Psychology of change and gossip

What happened to EVE Community in the past week can be quickly summed up with one word: Psychology. It was holidays in Poland last week, so fortunately/unfortunately I was away and only read some ragequit posts on twitter and forums. This break is what let me look at this whole thing from a cool perspective.

To understand what happened

We need to know a few things about how humans react to change:

Step 1. Disbelief/passive denial
Step 2. Opposition/active denial
Step 3. Testing
Step 4. Accepting change

We should also know, that in environment with not enough information, people are going to fill in the gaps themselves by making up gossip information, which contains lots of not-necessarily-true conclusions.
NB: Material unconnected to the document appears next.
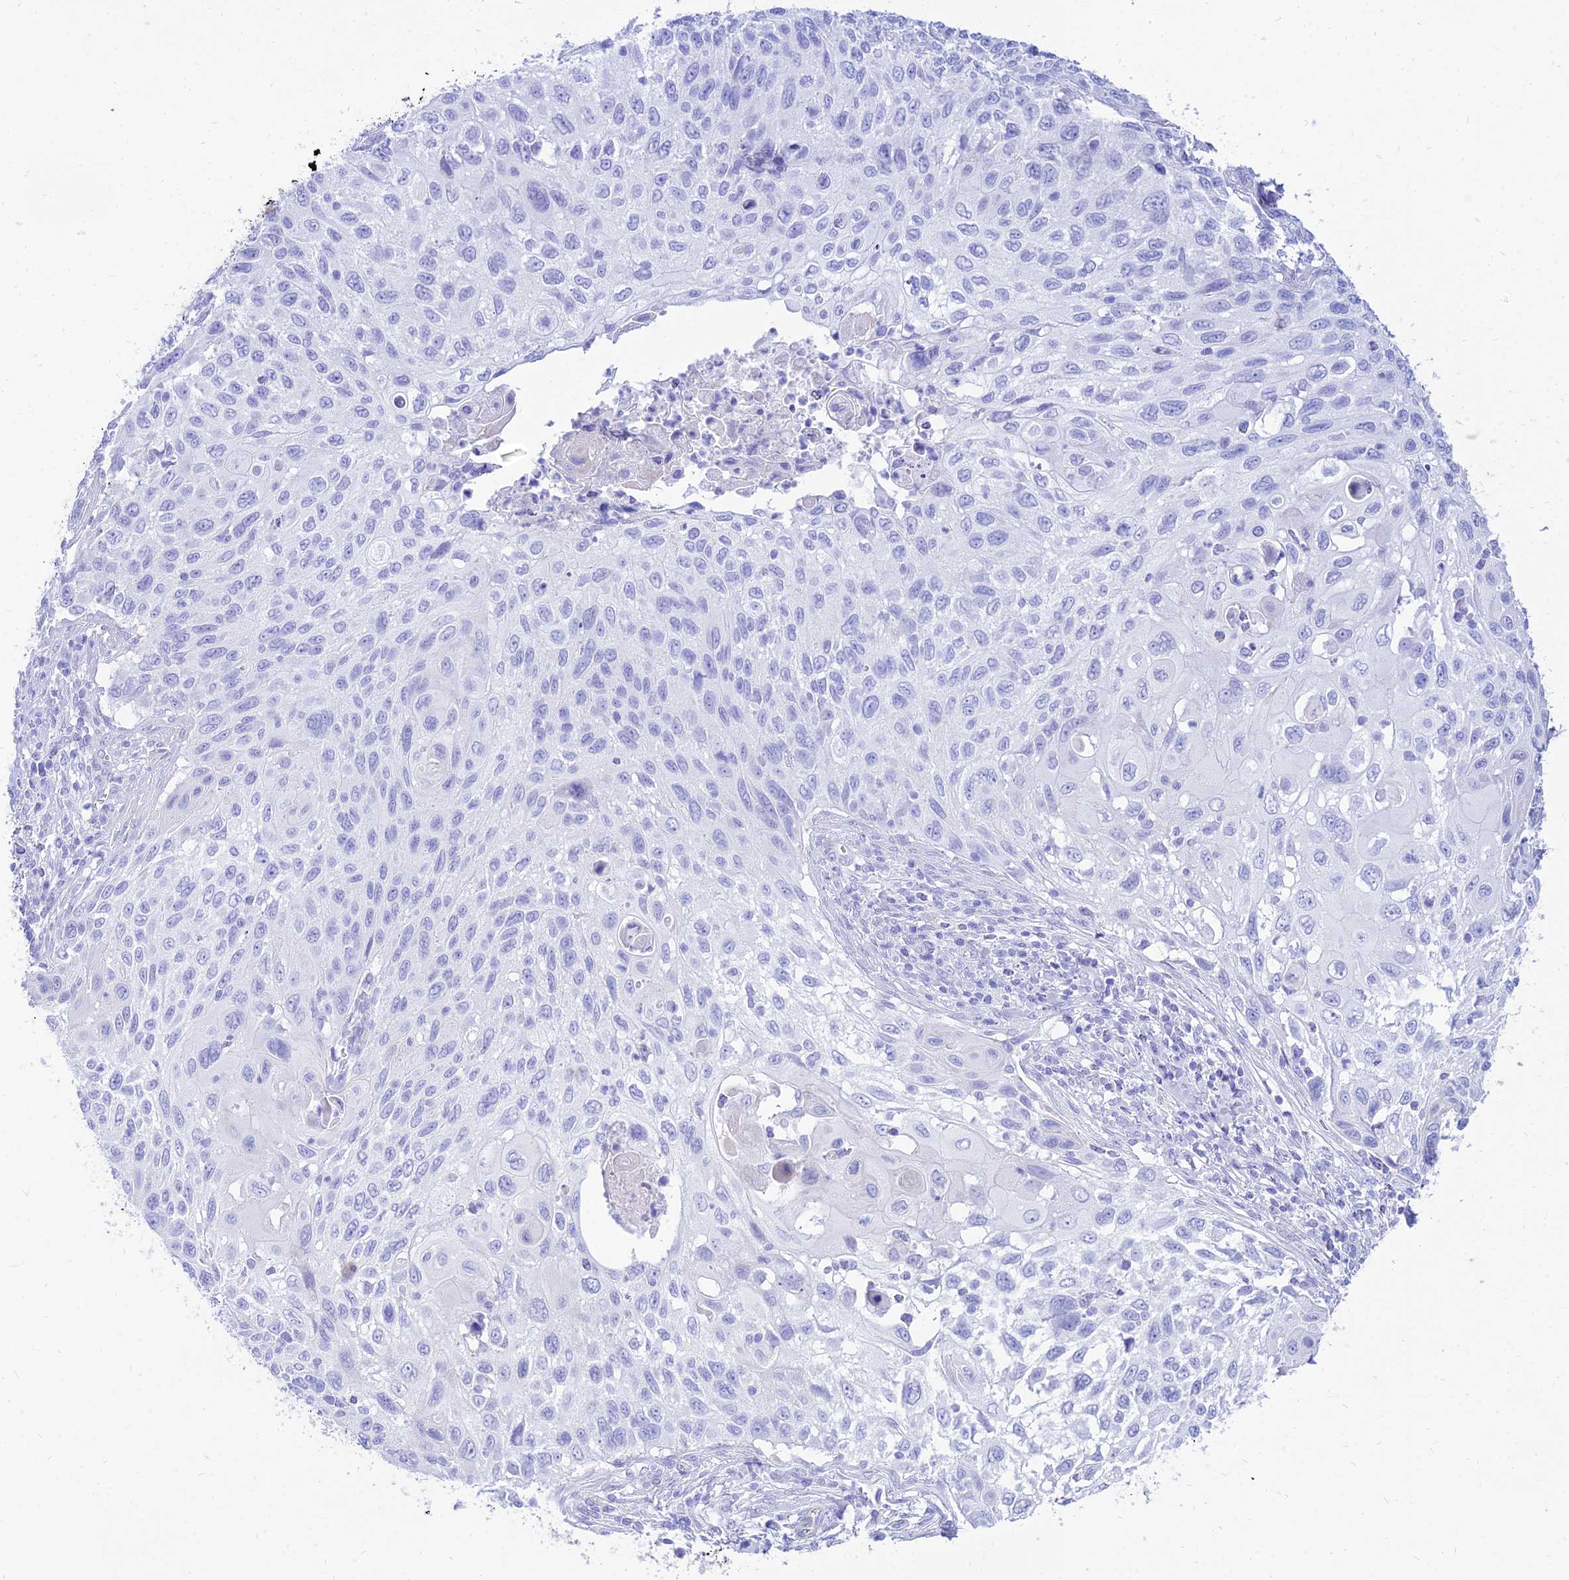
{"staining": {"intensity": "negative", "quantity": "none", "location": "none"}, "tissue": "cervical cancer", "cell_type": "Tumor cells", "image_type": "cancer", "snomed": [{"axis": "morphology", "description": "Squamous cell carcinoma, NOS"}, {"axis": "topography", "description": "Cervix"}], "caption": "Tumor cells show no significant positivity in cervical cancer.", "gene": "TAC3", "patient": {"sex": "female", "age": 70}}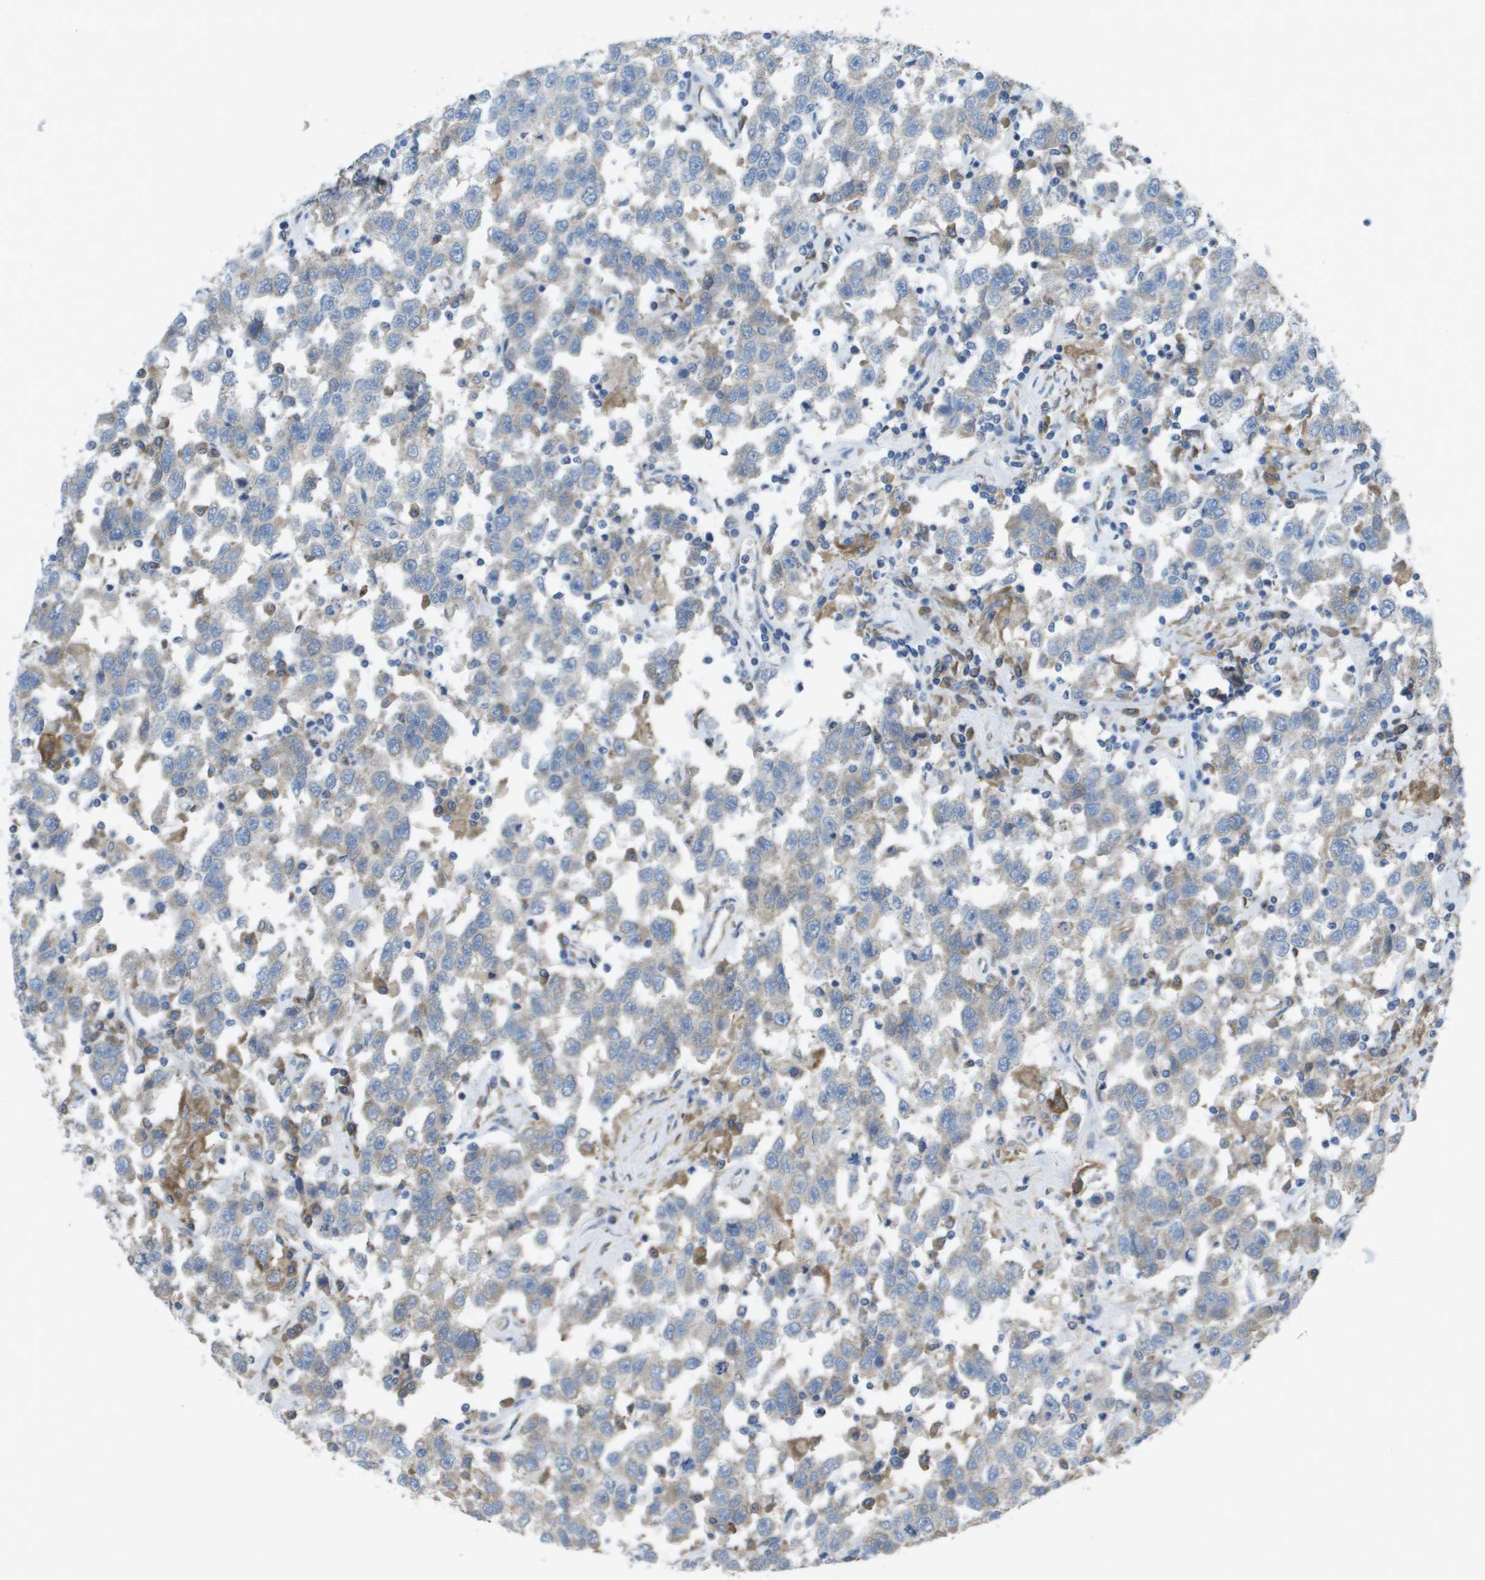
{"staining": {"intensity": "negative", "quantity": "none", "location": "none"}, "tissue": "testis cancer", "cell_type": "Tumor cells", "image_type": "cancer", "snomed": [{"axis": "morphology", "description": "Seminoma, NOS"}, {"axis": "topography", "description": "Testis"}], "caption": "Immunohistochemistry (IHC) image of neoplastic tissue: seminoma (testis) stained with DAB demonstrates no significant protein staining in tumor cells.", "gene": "CLCN2", "patient": {"sex": "male", "age": 41}}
This information will further support and reinforce their behavior. Eventually it will be repeated and distributed as certain/confirmed information. It is said, that gossip repeated enough times becomes truth.

How it all started

The negative response started, when CCP released a dev-blog about licensing third party applications, which caused lots of negative replies from players (including mine here). Another issue was raised about introducing paid non-vanity items, which according to a very good dev-blog by CCP Zulu was just a gossip. A gossip created from limited information, which allegedly leaked from CCP. I do agree with the EVE community, that introducing Pay2win will kill EVE Online as we know it. Microtransactions is a modern model for charging players and many companies successfully do it, but most of them only sell vanity items, that have no impact on the gameplay. World of Warcraft offers some paid non-combat pets and mounts (mounts scale with the character, so they give no advantage over the other mounts). Delay and lack of official comment from developers created a crisis stiuation, where almost entire EVE community jumped straight into Step 2: Active denial.
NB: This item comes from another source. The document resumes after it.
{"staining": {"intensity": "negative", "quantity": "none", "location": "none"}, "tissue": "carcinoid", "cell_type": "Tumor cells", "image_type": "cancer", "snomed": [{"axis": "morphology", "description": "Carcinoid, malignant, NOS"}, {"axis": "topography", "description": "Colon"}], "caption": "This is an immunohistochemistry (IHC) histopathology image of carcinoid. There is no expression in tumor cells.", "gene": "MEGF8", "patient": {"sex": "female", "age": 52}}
Active denial is a normal human response, which is very easy to provoke, even easier to reinforce and requires much caution when dealing with. In this case, the uproar in playerbase was further reinforced by a dev-blog, which says nothing at all, and then an e-mail supposedly sent by the CEO of CCP, Hilmar Veigar. In return, players created #evenge channel on twitter and Julianus Soter formed a first ever player union to oppose said changes. Fortunately, CCP has finally reacted to the issue, calling an extraordinary CSM meeting, and releasing a statement, that there were none, and there is no plans of introducing paid non-vanity items to EVE.

Results

Some people believed that last blog by CCP Zulu, and calmed down (@eclipticrift). Some people still actively resist (@HelicityBoson) and they have the right to do so.  Some people have unsubscribed, so this uproar will surely have some financial impact. Some experienced players have unsubscribed from the game, so it is possible that there might be also some impact on EVE economy itself (mainly on T2/T3 production). But one thing I’ve learned in EVE is that people can adapt rapidly. The remaining players will adapt and fill in the gaps left by those who unsubscribed. It will never be the same though, and a mark is going to stay. On twitter, on player blogs, and in our minds (like the infamous  ‘t20 incident’).
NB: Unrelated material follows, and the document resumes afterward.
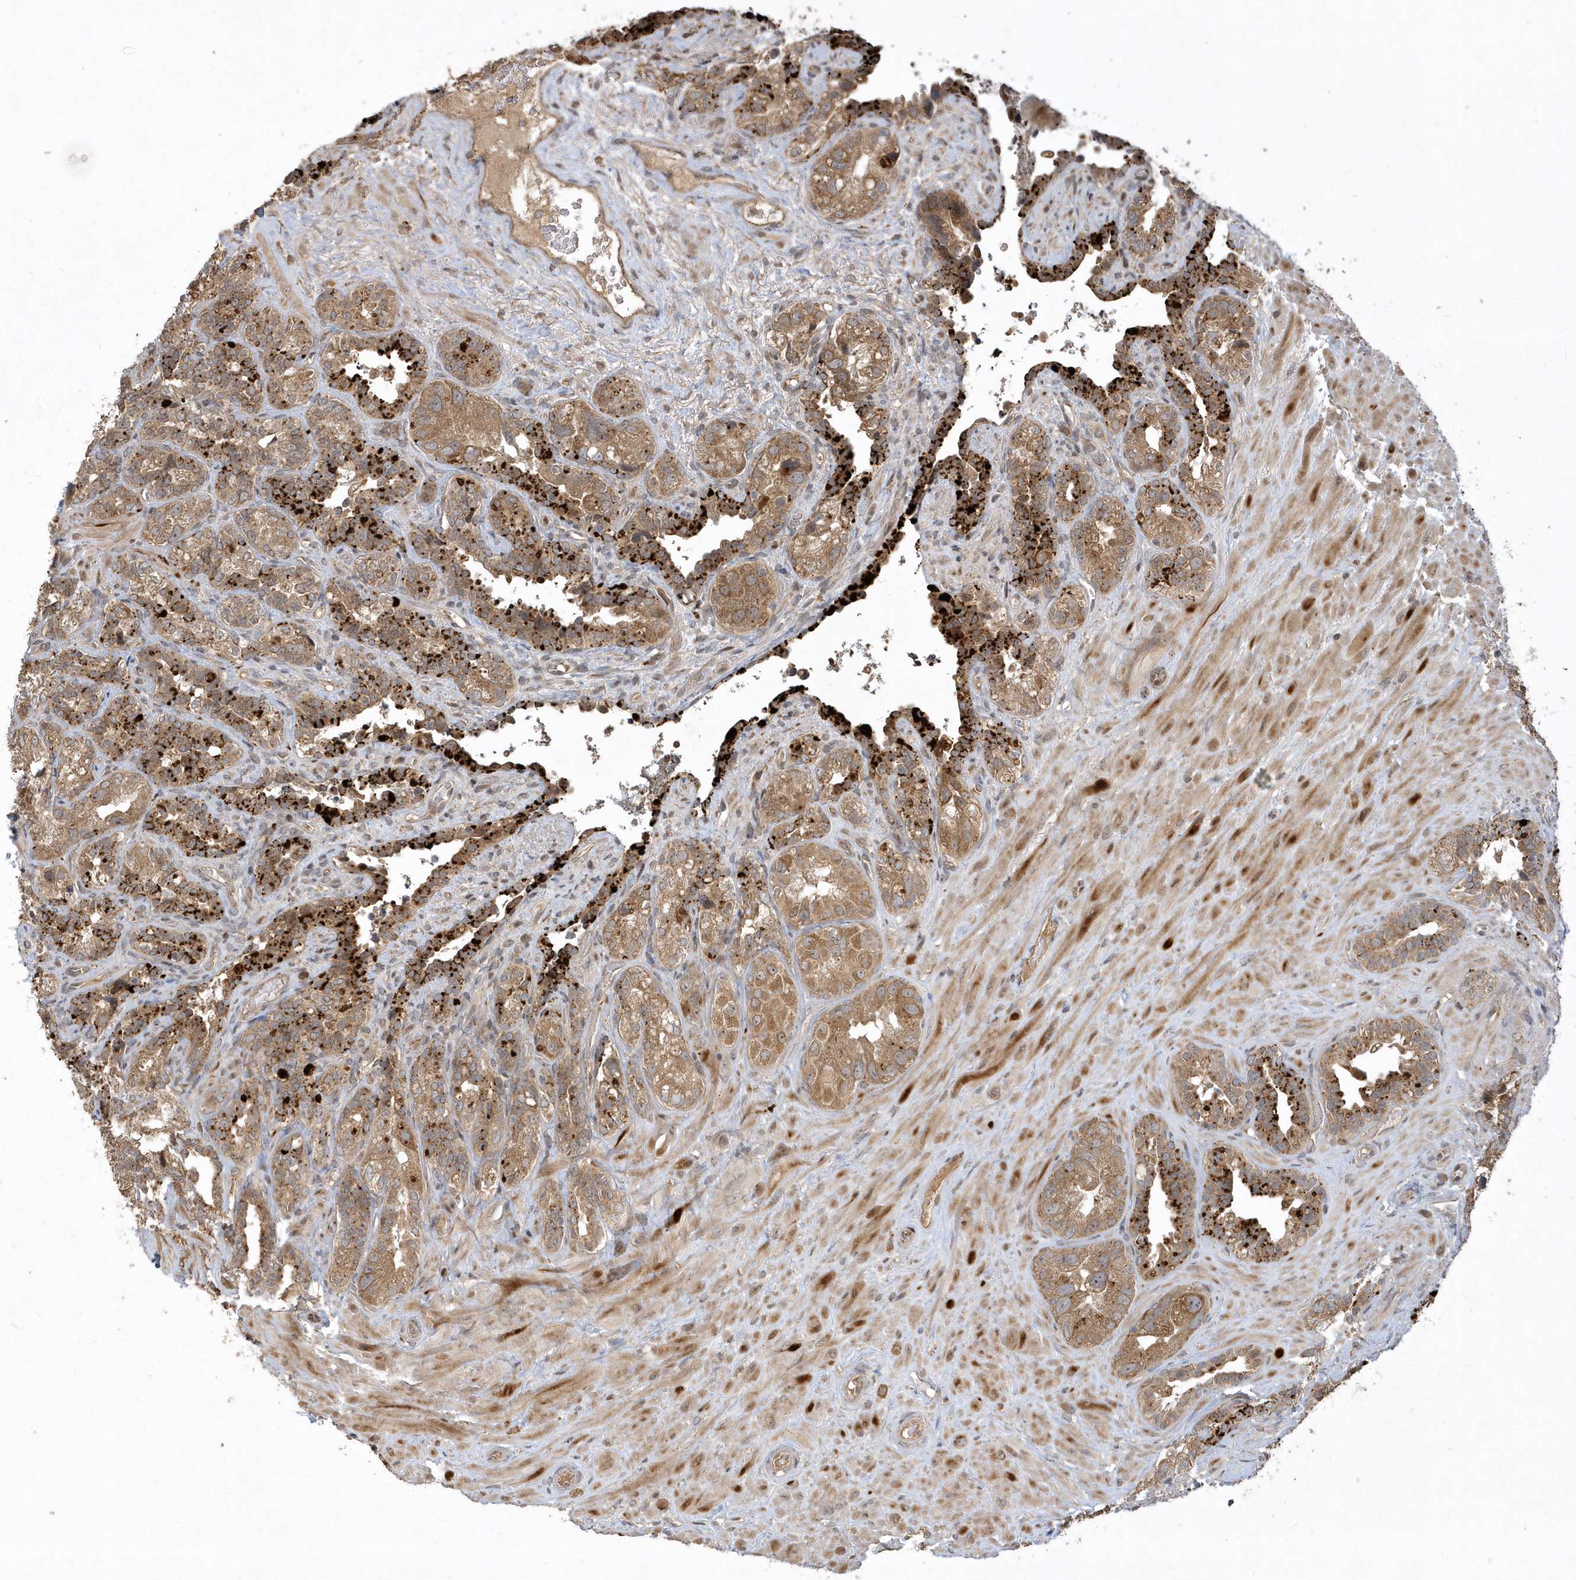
{"staining": {"intensity": "moderate", "quantity": ">75%", "location": "cytoplasmic/membranous"}, "tissue": "seminal vesicle", "cell_type": "Glandular cells", "image_type": "normal", "snomed": [{"axis": "morphology", "description": "Normal tissue, NOS"}, {"axis": "topography", "description": "Seminal veicle"}, {"axis": "topography", "description": "Peripheral nerve tissue"}], "caption": "Immunohistochemical staining of normal seminal vesicle displays >75% levels of moderate cytoplasmic/membranous protein expression in approximately >75% of glandular cells. (Stains: DAB in brown, nuclei in blue, Microscopy: brightfield microscopy at high magnification).", "gene": "TRAIP", "patient": {"sex": "male", "age": 67}}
HOW TO: prevent shit from hitting the fan

Dear CCP: Please communicate. Cut speculation. Is DUST 514 PS3 only because Sony is buying CCP? No – XBOX 360 is a closed platform, much like the Apple App Store. Why there is no dev-blog about this? Why are players left to speculate? If You value the trust that Your community gives You, You have to act in a way that lets them trust You. What caused this current crisis was lack of official information and delay in response. Dear CCP, your community loves Your product. Care for both, and You will have a growing playerbase, like You had for the past 8 years.

PS. Good job to CCP Zulu for his dev blog – this situation was not just another ordinary brushfire.

PS 2. Who to blame for the last week trust crisis? I say human nature.